設問:
ボクシングの本文について、次の問いに答えてください。
1. モラレスがバレラと激突したのは何度目の防衛戦でしたか?
2. ラリオスが王座を獲得したのはデビューから何年半後でしたか?
3. ラリオスが2度目の防衛戦で破った相手は誰ですか?

本文:
ダニエル・サラゴサ(メキシコ)を下してWBCのベルトを獲得。
その後、順調に防衛テープを伸ばし続け、メキシコで超人気の世界王者へと上り詰めて行く。

同じ階級でWBOのベルトを巻いていた、もう一人のメキシコ人気世界王者
マルコ・アントニオ・バレラ(メキシコ)と激突したのは9度目の防衛戦。

WBC/WBOの王座統一戦は、二人のスーパースターが激突するビッグマッチとなった。
内容はとにかく壮絶な殴り合い…最終ラウンドにモラレスがダウンするも、判定でモラレスの勝利。
その年の年間最高試合に選出される名勝負を演じて、モラレスはフェザー級へと転級。

この試合では、WBOが判定の結果が間違っているとしてバレラをWBOの王座に再び認定する特別措置が
図られるなど影響力の大きかった試合。

もしモラレスがこの試合をピークにしていたとしたら…きっとこの試合はさらに名勝負として語られ
議論の試合として語られたことでしょうが…
モラレスはこの激戦を塗り替えるようにさらなる名勝負を産んでいく。

バレラとの再戦、マニー・パッキアオ(比)を下した試合…
ここだけでは語りつくせぬ…というか、もうこの辺りは誰しもが感動を覚えた部分だと思いますので、
わざわざここで語らなくとも、きっと動画や情報も多いと思います。
興味があれば漁ってみてくださいな。 

何度も来日したオスカル・ラリオスもこの位置。
順調にレコードを伸ばしつつ、所々の敗北で遠回り。
世界初挑戦も失敗し、デビューから8年半でイスラエル・バスケス(メキシコ)との
WBC世界スーパーバンタム級暫定王座決定戦を制してようやく王座を獲得。
ちなみにバスケスとはこれで2試合目、前回の試合で敗れており、リベンジを果たした形。

福島 学(JBスポーツ)を初防衛戦で破ると、2度目の防衛戦ではかつて敗れている正規王者、
ウィリー・ホーリン(米)を破って王座を統一。
その後は仲里 繁(沖縄ワールドリング)に2度、石井 広三(天熊丸木)を下すなど、
日本人キラーぶりを発揮。

データ内容:
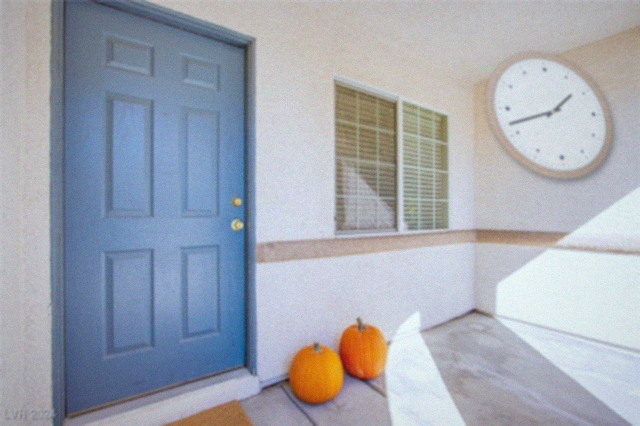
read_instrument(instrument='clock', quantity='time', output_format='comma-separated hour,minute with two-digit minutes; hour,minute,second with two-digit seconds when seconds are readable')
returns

解答:
1. 9度目の防衛戦
2. 8年半
3. ウィリー・ホーリン(米)